Correspondance de Voltaire/1751/Lettre 2306
Dear sir, the printers at Berlin are not so careful and so diligent in working for me, as you are beneficent and ready to favour your friends. They have not yet finished their edition ; and I am afraid the winter season will not be convenient to direct to you, by the way of Hamburgh, the tedious lump of books I have threatened you with. However I shall make use of your kind benevolence towards your hold friend, as soon as possible. I wish I could carry the paquet myself, and enjoy again the consolation to see you, to pay my respects to your family, and be the witness of your happiness.
Methings fortune uses you as you deserve : you are like to be the secretary and the confident not of a prince, merely a prince, but of régent of three kingdoms. For my part, I am in my humble way more fortunate than I could ever eope to be. I live with a powerful king, who is no king at all to the few men he converses with him : I enjoy all my time, road, scribble and cultivate my mind. I live free near a king, and I am paid for being happy. We have in our royal and philosophical retreat some foreigners learned and witty, who are very good company. Our days are quiet, and our conversations cheerful.
I think there is no such a court in the world ; for it is no a court at all, except some days, in the winter, dedicated to pageantry and to princely vanity ; but in those days of turbulent magnificence, I loch myself up carefully at home. Thus I saunter away my old age, till my distempers, wich I humour as much as I can, make me utterly unfit for kings ; and then I shall take my leave from the noblest and the most easy slavery. But, should I live with you, I would not part. One may grow old and doat with a friend, but not with a king.

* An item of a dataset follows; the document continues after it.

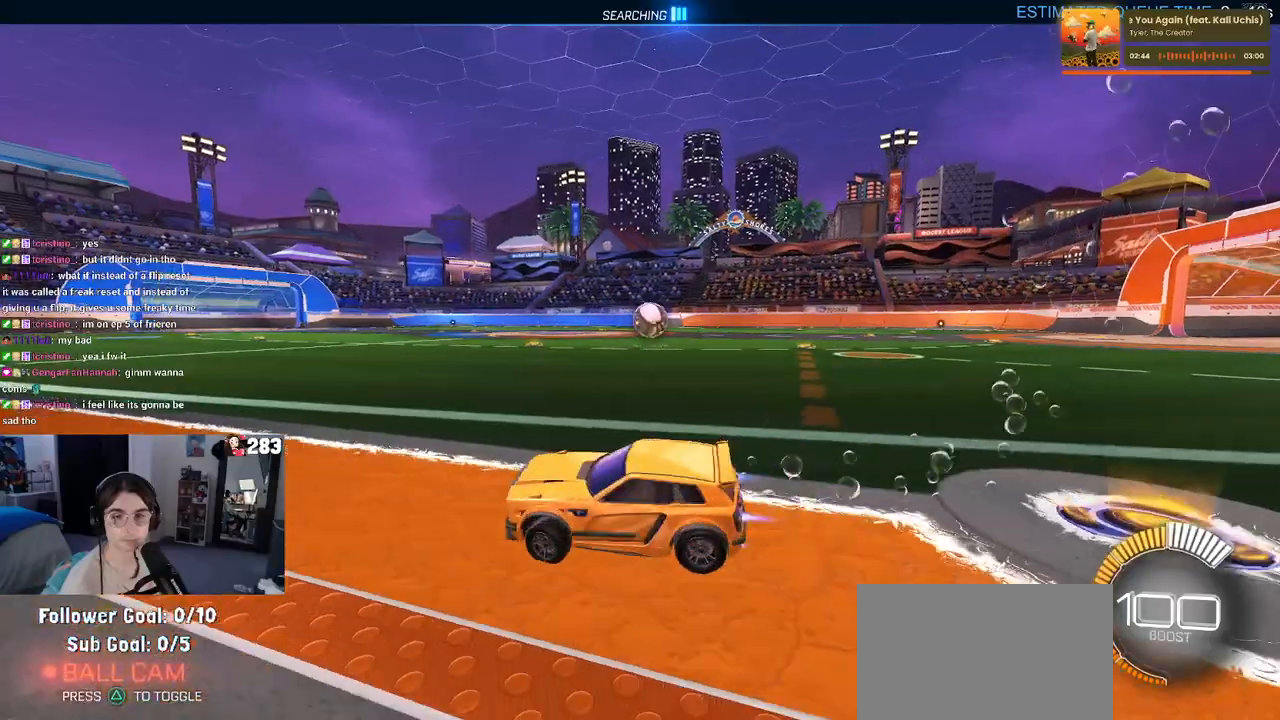
{"buttons": ["R1"], "left_stick": "right", "right_stick": "center", "events": [[350, "SQUARE", "down"], [433, "SQUARE", "up"]]}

Farewell, my dear good sir, my dearest friend. I am, from the bottom of my heart, yours for ever[2].
- ↑ Éditeurs, de Cayrol et François.
- ↑ Traduction : Cher monsieur, les imprimeurs de Berlin ne sont pas aussi soigneux ni aussi diligents, en travaillant pour moi, que vous êtes bienveillant et empressé pour vos amis. Ils n’ont pas encore fini leur édition ; et je crains que l’hiver ne soit pas une saison propice pour vous envoyer, par la route de Hambourg, l’ennuyeux tas de livres dont je vous ai menacé. Cependant je profiterai de vos bontés pour votre vieil ami, aussitôt que possible. Je voudrais pouvoir porter moi-même le paquet, et jouir encore de la consolation de vous voir, présenter mes respects à votre famille, et être témoin de votre bonheur.
Il me semble que la fortune vous traite comme vous le méritez : vous m’avez tout l’air de devenir le secrétaire et le confident, non-seulement d’un prince, mais d’un régent de trois royaumes. Quant à moi, je suis dans mon humble destin plus heureux que je n’aurais pu l’espérer jamais. Je vis avec un puissant roi, qui n’est pas roi du tout pour le petit nombre de personnes qu’il admet à son entretien. Je n’ai rien autre chose à faire qu’à souper avec lui ; je jouis de tout mon temps, je lis, griffonne, et cultive mon esprit. Je vis libre auprès d’un roi, et je suis payé pour être heureux. Nous avons dans notre royale et philosophique retraite, quelques étrangers savants, spirituels, qui sont de très-bonne compagnie. Nos jours sont tranquilles et nos conversations pleines d’agrément.
Je crois qu’il n’existe pas une pareille cour dans le monde, car ce n’est pas du tout une cour, excepté quelques jours d’hiver, consacrés à la représentation et aux vanités royales. Mais, pendant ces jours de tumultueuse magnificence, j’ai bien soin de m’enfermer chez moi. C’est ainsi que je passe ma vieillesse jusqu’à ce que mes maux, que j’égaye autant que je peux, me rendent tout à fait incommode auprès des rois. Alors je prendrais congé du plus noble et du plus doux esclavage. Mais si je vivais avec vous, je ne m’en séparerais pas. On peut vieillir et radoter avec un ami, mais non avec un roi.
Adieu, mon cher bon monsieur, mon plus cher ami ; je suis, du fond de mon cœur, à vous pour jamais.